Further examples of assistive technology are not necessary within these regulations. Because the definitions of assistive technology devices and services have been included in these regulations for over five years and have been included in the Tech Act since 1988, most public agencies should be informed about those devices and services for purposes of implementing these regulations. Examples of assistive technology devices and services and other relevant information may be available through one of the technical assistance providers funded by the National Institute on Disability and Rehabilitation Research in the Office of Special Education and Rehabilitative Services (OSERS) or other technical assistance providers funded by OSERS.
Changes: the note following §300.6 has been removed.
Comment: Some commenters asked for clarification that (1) the statutory provision encompasses both a child's own assistive technology needs (e.g., electronic note takers, cassette recorders, and speech synthesizers), as well as access to general technology used by all students, (2) a child with a disability may take assistive technology devices home for use on homework and other assignments, as well as for use in the community, and (3) school districts have continuing responsibility for installation, repair, and maintenance of devices.
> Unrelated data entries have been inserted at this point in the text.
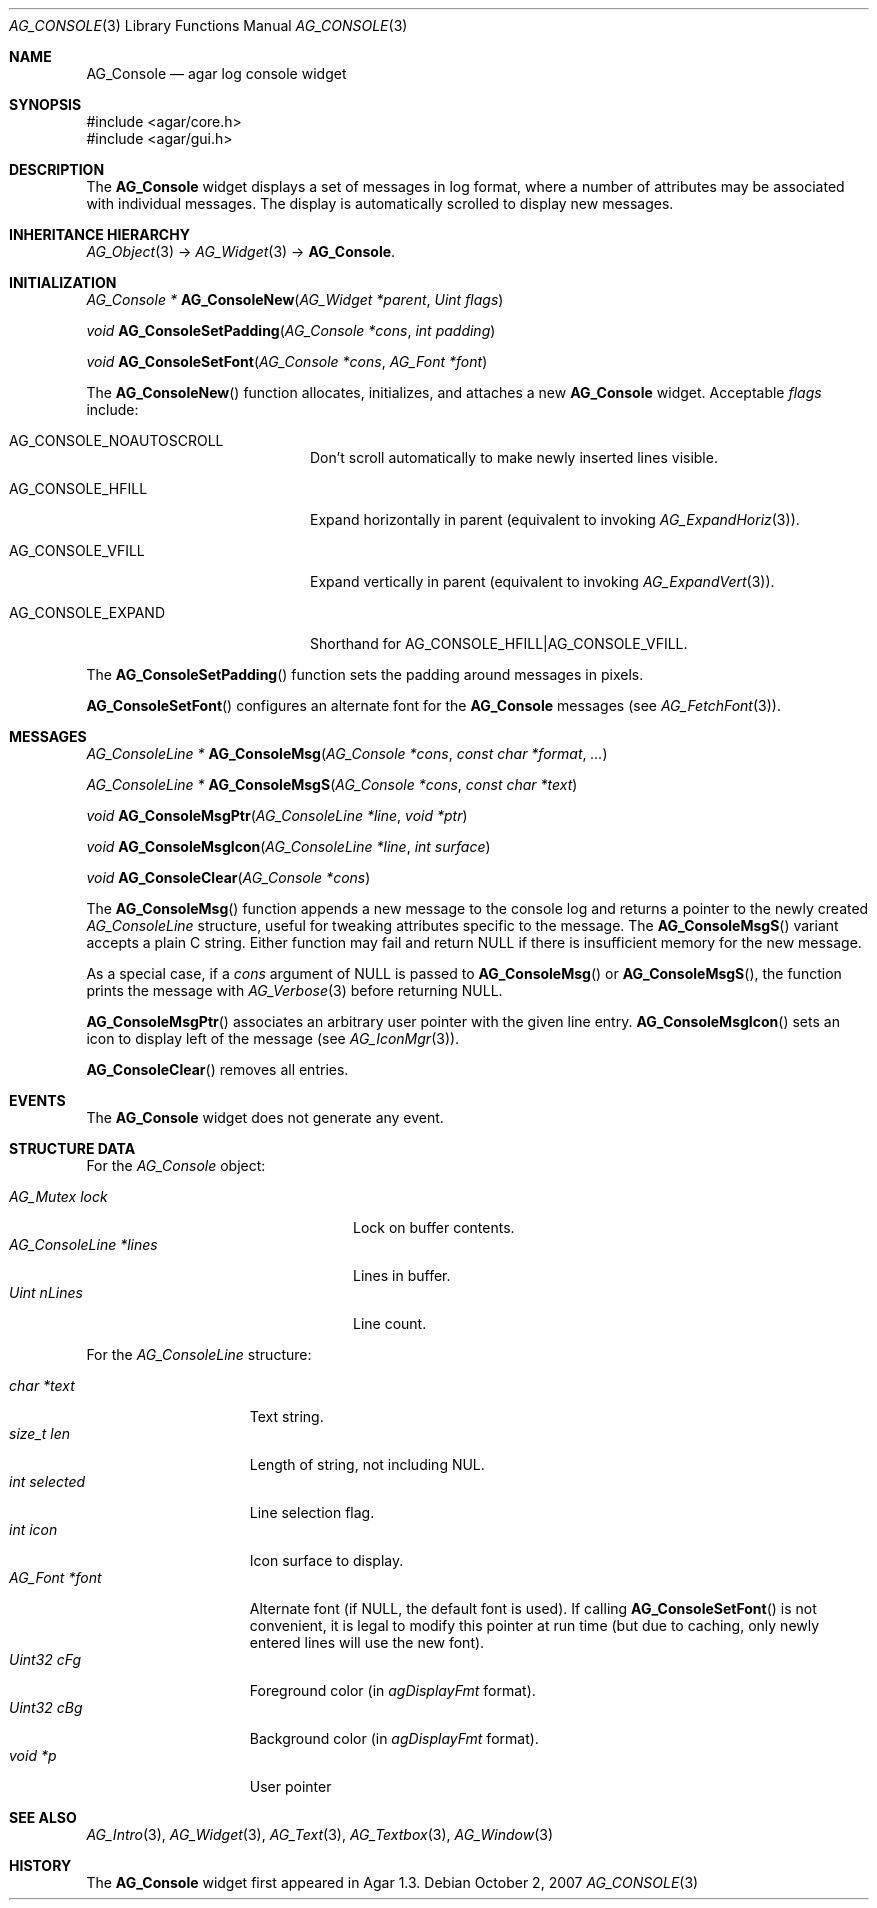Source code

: .\" Copyright (c) 2007-2012 Hypertriton, Inc. <http://hypertriton.com/>
.\" All rights reserved.
.\"
.\" Redistribution and use in source and binary forms, with or without
.\" modification, are permitted provided that the following conditions
.\" are met:
.\" 1. Redistributions of source code must retain the above copyright
.\"    notice, this list of conditions and the following disclaimer.
.\" 2. Redistributions in binary form must reproduce the above copyright
.\"    notice, this list of conditions and the following disclaimer in the
.\"    documentation and/or other materials provided with the distribution.
.\" 
.\" THIS SOFTWARE IS PROVIDED BY THE AUTHOR ``AS IS'' AND ANY EXPRESS OR
.\" IMPLIED WARRANTIES, INCLUDING, BUT NOT LIMITED TO, THE IMPLIED
.\" WARRANTIES OF MERCHANTABILITY AND FITNESS FOR A PARTICULAR PURPOSE
.\" ARE DISCLAIMED. IN NO EVENT SHALL THE AUTHOR BE LIABLE FOR ANY DIRECT,
.\" INDIRECT, INCIDENTAL, SPECIAL, EXEMPLARY, OR CONSEQUENTIAL DAMAGES
.\" (INCLUDING BUT NOT LIMITED TO, PROCUREMENT OF SUBSTITUTE GOODS OR
.\" SERVICES; LOSS OF USE, DATA, OR PROFITS; OR BUSINESS INTERRUPTION)
.\" HOWEVER CAUSED AND ON ANY THEORY OF LIABILITY, WHETHER IN CONTRACT,
.\" STRICT LIABILITY, OR TORT (INCLUDING NEGLIGENCE OR OTHERWISE) ARISING
.\" IN ANY WAY OUT OF THE USE OF THIS SOFTWARE EVEN IF ADVISED OF THE
.\" POSSIBILITY OF SUCH DAMAGE.
.\"
.Dd October 2, 2007
.Dt AG_CONSOLE 3
.Os
.ds vT Agar API Reference
.ds oS Agar 1.3
.Sh NAME
.Nm AG_Console
.Nd agar log console widget
.Sh SYNOPSIS
.Bd -literal
#include <agar/core.h>
#include <agar/gui.h>
.Ed
.Sh DESCRIPTION
.\" IMAGE(http://libagar.org/widgets/AG_Console.png, "The AG_Console widget")
The
.Nm
widget displays a set of messages in log format, where a number of
attributes may be associated with individual messages.
The display is automatically scrolled to display new messages.
.Sh INHERITANCE HIERARCHY
.Xr AG_Object 3 ->
.Xr AG_Widget 3 ->
.Nm .
.Sh INITIALIZATION
.nr nS 1
.Ft "AG_Console *"
.Fn AG_ConsoleNew "AG_Widget *parent" "Uint flags"
.Pp
.Ft "void"
.Fn AG_ConsoleSetPadding "AG_Console *cons" "int padding"
.Pp
.Ft "void"
.Fn AG_ConsoleSetFont "AG_Console *cons" "AG_Font *font"
.Pp
.nr nS 0
The
.Fn AG_ConsoleNew
function allocates, initializes, and attaches a new
.Nm
widget.
Acceptable
.Fa flags
include:
.Pp
.Bl -tag -width "AG_CONSOLE_EXPAND "
.It AG_CONSOLE_NOAUTOSCROLL
Don't scroll automatically to make newly inserted lines visible.
.It AG_CONSOLE_HFILL
Expand horizontally in parent (equivalent to invoking
.Xr AG_ExpandHoriz 3 ) .
.It AG_CONSOLE_VFILL
Expand vertically in parent (equivalent to invoking
.Xr AG_ExpandVert 3 ) .
.It AG_CONSOLE_EXPAND
Shorthand for
.Dv AG_CONSOLE_HFILL|AG_CONSOLE_VFILL .
.El
.Pp
The
.Fn AG_ConsoleSetPadding
function sets the padding around messages in pixels.
.Pp
.Fn AG_ConsoleSetFont
configures an alternate font for the
.Nm
messages (see
.Xr AG_FetchFont 3 ) .
.Sh MESSAGES
.nr nS 1
.Ft "AG_ConsoleLine *"
.Fn AG_ConsoleMsg "AG_Console *cons" "const char *format" "..."
.Pp
.Ft "AG_ConsoleLine *"
.Fn AG_ConsoleMsgS "AG_Console *cons" "const char *text"
.Pp
.Ft "void"
.Fn AG_ConsoleMsgPtr "AG_ConsoleLine *line" "void *ptr"
.Pp
.Ft "void"
.Fn AG_ConsoleMsgIcon "AG_ConsoleLine *line" "int surface"
.Pp
.Ft "void"
.Fn AG_ConsoleClear "AG_Console *cons"
.Pp
.nr nS 0
The
.Fn AG_ConsoleMsg
function appends a new message to the console log and returns a pointer to
the newly created
.Ft AG_ConsoleLine
structure, useful for tweaking attributes specific to the message.
The
.Fn AG_ConsoleMsgS
variant accepts a plain C string.
Either function may fail and return NULL if there is insufficient memory
for the new message.
.Pp
As a special case, if a
.Fa cons
argument of NULL is passed to
.Fn AG_ConsoleMsg
or
.Fn AG_ConsoleMsgS ,
the function prints the message with
.Xr AG_Verbose 3
before returning NULL.
.Pp
.Fn AG_ConsoleMsgPtr
associates an arbitrary user pointer with the given line entry.
.Fn AG_ConsoleMsgIcon
sets an icon to display left of the message
(see
.Xr AG_IconMgr 3 ) .
.Pp
.Fn AG_ConsoleClear
removes all entries.
.Sh EVENTS
The
.Nm
widget does not generate any event.
.Sh STRUCTURE DATA
For the
.Ft AG_Console
object:
.Pp
.Bl -tag -compact -width "AG_ConsoleLine *lines "
.It Ft AG_Mutex lock
Lock on buffer contents.
.It Ft AG_ConsoleLine *lines
Lines in buffer.
.It Ft Uint nLines
Line count.
.El
.Pp
For the
.Ft AG_ConsoleLine
structure:
.Pp
.Bl -tag -compact -width "int selected "
.It Ft char *text
Text string.
.It Ft size_t len
Length of string, not including NUL.
.It Ft int selected
Line selection flag.
.It Ft int icon
Icon surface to display.
.It Ft AG_Font *font
Alternate font (if NULL, the default font is used).
If calling
.Fn AG_ConsoleSetFont
is not convenient, it is legal to modify this pointer at run time (but
due to caching, only newly entered lines will use the new font).
.It Ft Uint32 cFg
Foreground color (in
.Va agDisplayFmt
format).
.It Ft Uint32 cBg
Background color (in
.Va agDisplayFmt
format).
.It Ft void *p
User pointer
.El
.Sh SEE ALSO
.Xr AG_Intro 3 ,
.Xr AG_Widget 3 ,
.Xr AG_Text 3 ,
.Xr AG_Textbox 3 ,
.Xr AG_Window 3
.Sh HISTORY
The
.Nm
widget first appeared in Agar 1.3.
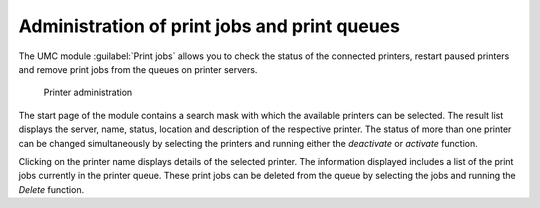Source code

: .. SPDX-FileCopyrightText: 2021-2025 Univention GmbH
..
.. SPDX-License-Identifier: AGPL-3.0-only

.. _umc-modules-printer:

Administration of print jobs and print queues
=============================================

The UMC module :guilabel:`Print jobs` allows you to check the status of the
connected printers, restart paused printers and remove print jobs from the
queues on printer servers.

.. _printer-admin:

.. figure:: /images/umc-printer_administration.*
   :alt: Printer administration

   Printer administration

The start page of the module contains a search mask with which the available
printers can be selected. The result list displays the server, name, status,
location and description of the respective printer. The status of more than one
printer can be changed simultaneously by selecting the printers and running
either the *deactivate* or *activate* function.

Clicking on the printer name displays details of the selected printer. The
information displayed includes a list of the print jobs currently in the printer
queue. These print jobs can be deleted from the queue by selecting the jobs and
running the *Delete* function.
These commenters added that in order to fully benefit from assistive technology, children with disabilities must be able to use it on all school-work assignments, whether done in the classroom or at home or in the community; and LEAs must ensure that children, their teachers, and other personnel receive the necessary in-service instruction on the operation and maintenance of technology. Other commenters requested that the final regulations specify in the text of the regulations or in a note (1) the right of children with disabilities to take devices home or to other settings, as needed, and (2) the issue of ownership and responsibility.
Discussion: The provision of assistive technology devices and services is limited to those situations in which they are required in order for a disabled child to receive FAPE. However, subject to this limitation, commenters are correct that (1) "assistive technology" encompasses both a disabled child's own personal needs for assistive technology devices (e.g. electronic note takers, cassette recorders, etc.), as well as access to general technology devices used by all students, and (2) if an eligible child is unable, without a specific accommodation, to use a technology device used by all students, the agency must ensure that the necessary accommodation is provided. Further, commenters are correct that LEAs must ensure that students, their teachers, and other personnel receive the necessary in-service instruction on the operation and maintenance of technology.
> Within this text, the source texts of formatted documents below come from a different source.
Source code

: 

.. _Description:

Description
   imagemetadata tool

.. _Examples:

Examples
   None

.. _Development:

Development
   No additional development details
Finally, §300.308 of these final regulations should be amended to clarify that, on a case-by-case basis, the use of school-purchased assistive technology devices in a child's home or in other settings is required if the child's IEP team determines that the child needs to have access to those devices in order to receive FAPE. The assistive technology devices that are necessary to ensure FAPE must be provided at no cost to the parents, and the parents cannot be charged for normal use, and wear and tear. However, while ownership of the device in these circumstances would remain with the public agency, State law, rather than Part B. generally would govern whether parents are liable for loss, theft, or damage due to negligence or misuse of publicly-owned equipment used at home or in other settings in accordance with a child's IEP.
Changes: No change has been made to this section in response to these comments. However, §300.308 has been amended, consistent with the above discussion.